Neuropsychologists’ Roles in Treating and Collaborating With Family Caregivers
The role of neuropsychologists in working with family caregivers can differ by setting. Therefore, the roles will be discussed in reference to inpatient/acute trauma, inpatient rehabilitation, post-acute rehabilitation, and private practice settings.
Inpatient/Acute Trauma Setting
The inpatient acute trauma experience is a particularly difficult one for family members. The catastrophic nature of the injury is usually emotionally overwhelming, and family members can be confused about the information that they are often bombarded with from neurosurgeons and the rest of the trauma team. Particularly in the initial days following injury, their emotions may be up and down. They may move from fear over the possibility of losing their loved one, to joy over their survival, to concern for their post-injury functioning. The role of the neuropsychologist during this phase is to provide early education and emotional support to the family. Initial education should be brief, as family members may have difficulty processing and recalling detailed information when they are under such emotional distress. Simple information on how the brain is affected by TBI and why certain medical procedures are being performed should be provided in language that they can understand rather than in medical or psychological jargon. Emotional support should be provided as needed.
The need for education becomes more intensive as the person with TBI emerges from the critical period, regains consciousness, and moves from the neurosurgery critical care unit to a regular hospital floor. At this point, family members may be surprised and confused by some common TBI-related behavior. For example, many persons with TBI demonstrate a phase of agitation, which can result in them pulling out medical tubes and devices and, in some cases, physically lashing out at treatment staff and/or family members. The neuropsychologist is often the professional who is best equipped to explain this behavior to family members as a normal part of the recovery process, to educate them on the temporary nature of these symptoms, and to advise them on ways to help reduce the agitated behavior by maintaining reduced stimulation in the environment, limiting the number of visitors at any one time, speaking quietly, and avoiding surprise approaches.
Family members are also confused by the period of posttraumatic amnesia or confusion that typically follows in the hours, days, or weeks after injury.
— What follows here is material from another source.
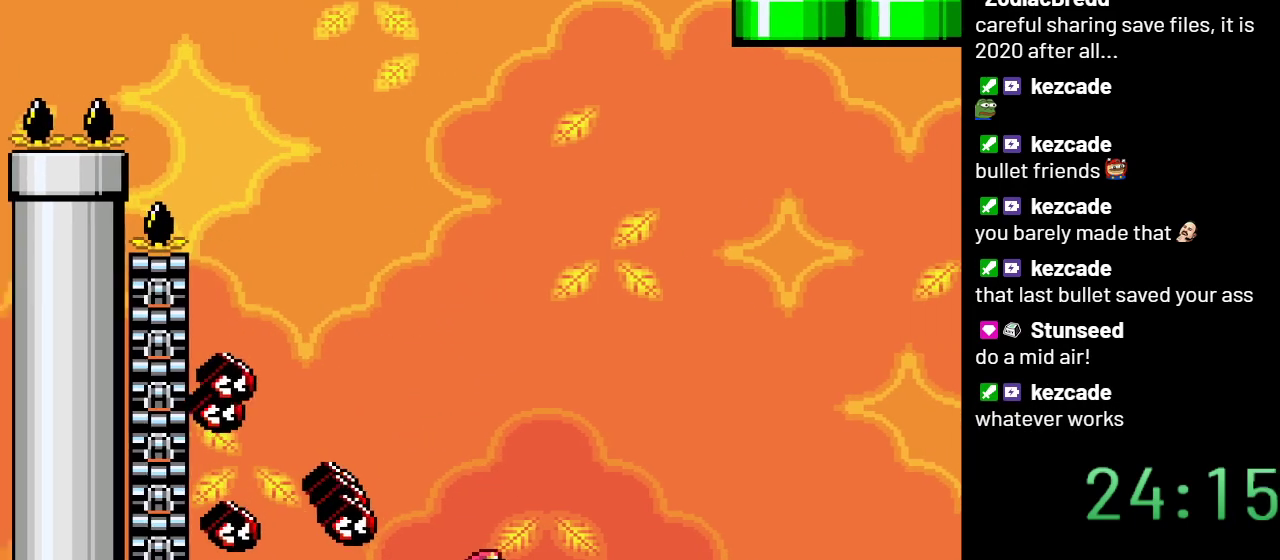
{"buttons": ["B", "Y", "DPAD_LEFT"], "events": [[133, "B", "down"], [367, "DPAD_RIGHT", "up"], [417, "DPAD_LEFT", "down"]]}
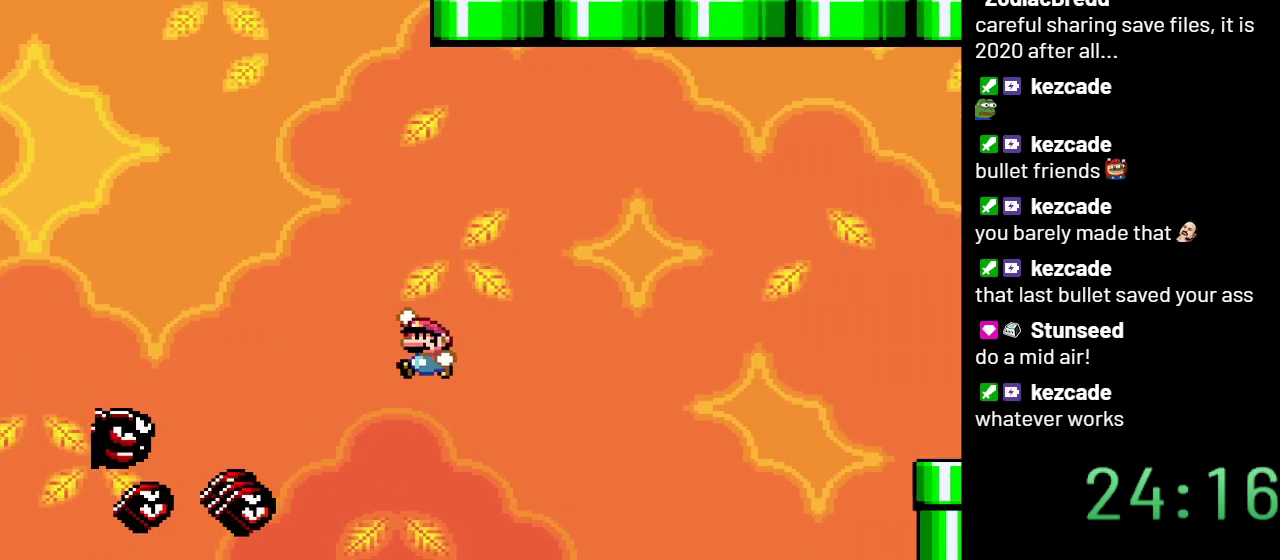
{"buttons": ["B", "Y", "DPAD_RIGHT"], "events": [[133, "DPAD_LEFT", "up"], [250, "DPAD_RIGHT", "down"]]}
They do not initially understand why their loved one seems to be unaware of the passage of time or is unable to hold on to information from one moment to the next. Education and reassurance that these symptoms will resolve over time is important. Neuropsychologists can play an important role during this time by tracking patients’ emergence from posttraumatic amnesia and informing family members of progress. Family members should also be educated on what information to provide patients with while they are in the stage of posttraumatic amnesia. The following case demonstrates how confusing posttraumatic amnesia can be for family members and the role that the neuropsychologist can play in helping them through it.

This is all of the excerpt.